Thankfully I never ventured down that road, though I seem to recall an incident involving a few friends, dozens of eggs being hurled at the home of a teacher who had given me a D in math.

But when I failed to make the freshman team in the winter of 1969, I joined an after-school league that was well-run and a lot of fun. True, we didn’t have cheerleaders on the sidelines and parents were largely absent, but at least I could be out there, doing my very best Pete Maravich impression, floppy hair, saggy socks and all.

But baseball was where my heart lie.

It’s a team game built on one-on-one confrontations, the only sport in which the defense has the ball and the only one with no clock.

You could play, in theory, forever.

And the objective was going home.

How wonderful is that?

This all appealed to me from an early age, and I don’t suppose my love for it will ever fade, though these days I find I have less and less tolerance for those who would change baseball from its historic uniqueness into some kind of gimmick-laden, analytics-driven monstrosity aimed at luring Millennials into the tent.

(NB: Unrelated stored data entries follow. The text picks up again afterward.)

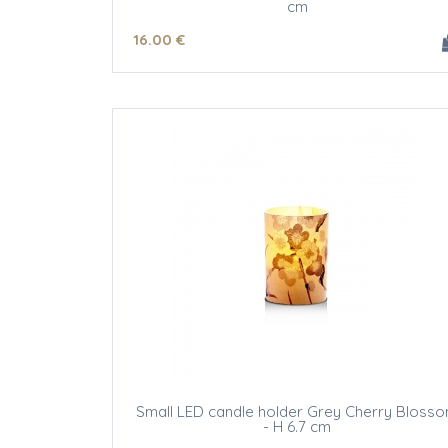
cm
16
.00
€
Small LED candle holder Grey Cherry Bloss
- H 6.7 cm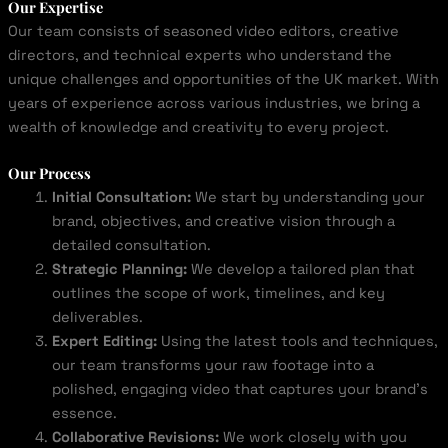
Our Expertise
Our team consists of seasoned video editors, creative
directors, and technical experts who understand the
unique challenges and opportunities of the UK market. With
years of experience across various industries, we bring a
wealth of knowledge and creativity to every project.
Our Process
Initial Consultation:
We start by understanding your
brand, objectives, and creative vision through a
detailed consultation.
Strategic Planning:
We develop a tailored plan that
outlines the scope of work, timelines, and key
deliverables.
Expert Editing:
Using the latest tools and techniques,
our team transforms your raw footage into a
polished, engaging video that captures your brand’s
essence.
Collaborative Revisions:
We work closely with you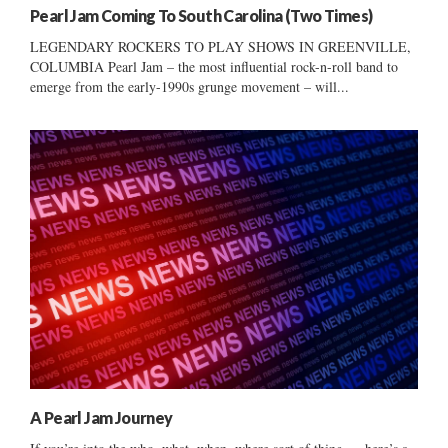
Pearl Jam Coming To South Carolina (Two Times)
LEGENDARY ROCKERS TO PLAY SHOWS IN GREENVILLE,
COLUMBIA Pearl Jam – the most influential rock-n-roll band to
emerge from the early-1990s grunge movement – will...
A Pearl Jam Journey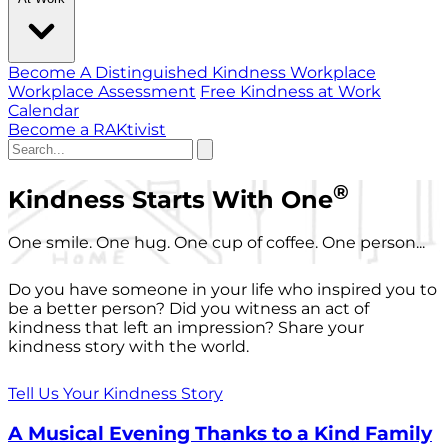
Become A Distinguished Kindness Workplace
Workplace Assessment
Free Kindness at Work
Calendar
Become a RAKtivist
®
Kindness Starts With One
One smile. One hug. One cup of coffee. One person...
Do you have someone in your life who inspired you to
be a better person? Did you witness an act of
kindness that left an impression? Share your
kindness story with the world.
Tell Us Your Kindness Story
A Musical Evening Thanks to a Kind Family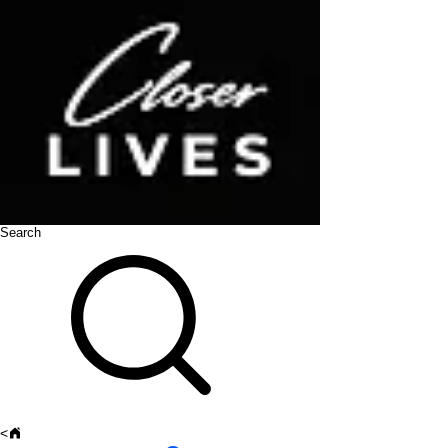
Search
<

If the idea of a 1-0 pitchers’ duel leaves you cold and bored, I don’t want you in my church anyway, so take your juiced ball, your shrinking stadiums, your sense of entitlement and stay away.

Whew.

That felt so good.

I grew up when the very idea of getting to put on a uniform and actually play under the lights on a summer night was the apotheosis of human existence itself. To stand there, positioned correctly for the situation, waiting for the pitcher to OK the sign, the anticipation that built up, the hush of the crowd, the chirring of the locusts, the distant moon looking down, it was all so perfect.

And it happened over and over and over again, every game filled with meaningful pauses, every at-bat a chance for success.

I was never the best player on my team.

Never even close.

And that’s fine because in baseball there’s always a place for a good glove man who can spray singles and the occasional extra-base hit around the diamond. Over the years I played every position except pitcher and catcher, but first base was my home.

Tall and lanky with a long wingspan and a pretty good pair of hands, I took pride in my defense and always told the other infielders all they had to do was get rid of the ball.

“After it’s in the air,” I’d say, “you don’t have to worry. I’ll take care of it from there.”

One of the best managers I ever had said something like, “If you’re going to be any good at this game, you have to want the ball to be hit to you every time, every single ‘blanking’ time.”

His point being that if you lacked confidence, you’d be scared.

Baseball is filled with failure, though, and he knew that. What he was trying to instill in us, all of 10 or 11 years old, was the bedrock certainty that in order to succeed, you’d hit hard times. The trick was not letting it get to you, not letting it get inside your head.

I think I knew, somehow, that when I ran on to the field that hot Ohio evening 19 Augusts ago, it would be my last game. True, I had no idea by Thanksgiving I’d be living in North Carolina, but I was 45 years old, and most of the others were half my age.

I wish I could tell you that on that night I went 3-for-4 and drove in a couple of runs, but all I did was my best, and that was enough.